SEZIONE DI TESTO
※

La bicicletta: il mezzo più economico per spostarsi in città (restando in forma)

Scritto da giorgiaminozzi il . Pubblicato in Ambiente, Automobili

Il prezzo della benzina è alle stelle, ed anche se non si sono toccati più i livelli record dello scorso inverno 2012 (con una media di 2 euro al litro), è molto difficile trovare benzinai che offrano un prezzo inferiore a 1,70 euro al litro. Con questi prezzi, spostarsi in macchina è diventato molto costoso, anche perché nel frattempo le assicurazioni hanno subito un rincaro piuttosto significativo. A causa di questa situazione, gli italiani si sono ritrovati a dover scegliere spesso una soluzione alternativa; molti hanno optato per i mezzi pubblici, ma la scarsità e la pessima qualità di questi servizi non hanno certo rappresentato un incentivo. Sono ancora in pochi, invece, a prendere in considerazione le biciclette per i piccoli spostamenti, nonostante da un’indagine risulti che la macchina è utilizzata soprattutto per tragitti inferiori ai cinque chilometri. Del resto, come biasimare gli italiani, vista la scarsa presenza di piste ciclabili e il poco rispetto mostrato dagli automobilisti verso i ciclisti?

※

DATI ESTRATTI
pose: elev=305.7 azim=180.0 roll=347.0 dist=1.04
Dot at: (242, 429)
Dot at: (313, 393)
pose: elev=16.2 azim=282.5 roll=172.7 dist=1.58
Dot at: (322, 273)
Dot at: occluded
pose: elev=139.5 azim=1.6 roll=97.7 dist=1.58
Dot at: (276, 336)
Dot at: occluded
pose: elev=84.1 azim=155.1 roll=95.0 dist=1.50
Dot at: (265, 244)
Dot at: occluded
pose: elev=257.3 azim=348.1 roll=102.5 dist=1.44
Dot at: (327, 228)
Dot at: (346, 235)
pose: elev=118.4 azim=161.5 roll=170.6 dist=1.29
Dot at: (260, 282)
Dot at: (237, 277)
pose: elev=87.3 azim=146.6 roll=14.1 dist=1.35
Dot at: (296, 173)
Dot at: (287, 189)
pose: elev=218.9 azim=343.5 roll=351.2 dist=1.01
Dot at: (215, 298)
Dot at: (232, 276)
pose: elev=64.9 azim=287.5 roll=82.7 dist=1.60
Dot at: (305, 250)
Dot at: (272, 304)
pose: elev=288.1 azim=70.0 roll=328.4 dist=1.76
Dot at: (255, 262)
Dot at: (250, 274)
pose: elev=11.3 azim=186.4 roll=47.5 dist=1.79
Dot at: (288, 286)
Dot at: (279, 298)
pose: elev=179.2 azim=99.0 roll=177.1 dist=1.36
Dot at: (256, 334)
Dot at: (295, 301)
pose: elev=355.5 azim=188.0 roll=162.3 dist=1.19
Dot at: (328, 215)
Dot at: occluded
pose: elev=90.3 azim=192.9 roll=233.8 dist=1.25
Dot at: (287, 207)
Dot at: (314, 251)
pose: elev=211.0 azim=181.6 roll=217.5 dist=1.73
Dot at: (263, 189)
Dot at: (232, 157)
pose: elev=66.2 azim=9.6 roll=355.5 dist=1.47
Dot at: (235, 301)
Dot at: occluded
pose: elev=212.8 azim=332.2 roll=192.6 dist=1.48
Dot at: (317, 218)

※

COMPITO
Ricopia per intero e senza alcuna modifica il testo sulla bicicletta come mezzo per spostarsi in città.

SOLUZIONE
La bicicletta: il mezzo più economico per spostarsi in città (restando in forma)

Scritto da giorgiaminozzi il . Pubblicato in Ambiente, Automobili

Il prezzo della benzina è alle stelle, ed anche se non si sono toccati più i livelli record dello scorso inverno 2012 (con una media di 2 euro al litro), è molto difficile trovare benzinai che offrano un prezzo inferiore a 1,70 euro al litro. Con questi prezzi, spostarsi in macchina è diventato molto costoso, anche perché nel frattempo le assicurazioni hanno subito un rincaro piuttosto significativo. A causa di questa situazione, gli italiani si sono ritrovati a dover scegliere spesso una soluzione alternativa; molti hanno optato per i mezzi pubblici, ma la scarsità e la pessima qualità di questi servizi non hanno certo rappresentato un incentivo. Sono ancora in pochi, invece, a prendere in considerazione le biciclette per i piccoli spostamenti, nonostante da un’indagine risulti che la macchina è utilizzata soprattutto per tragitti inferiori ai cinque chilometri. Del resto, come biasimare gli italiani, vista la scarsa presenza di piste ciclabili e il poco rispetto mostrato dagli automobilisti verso i ciclisti?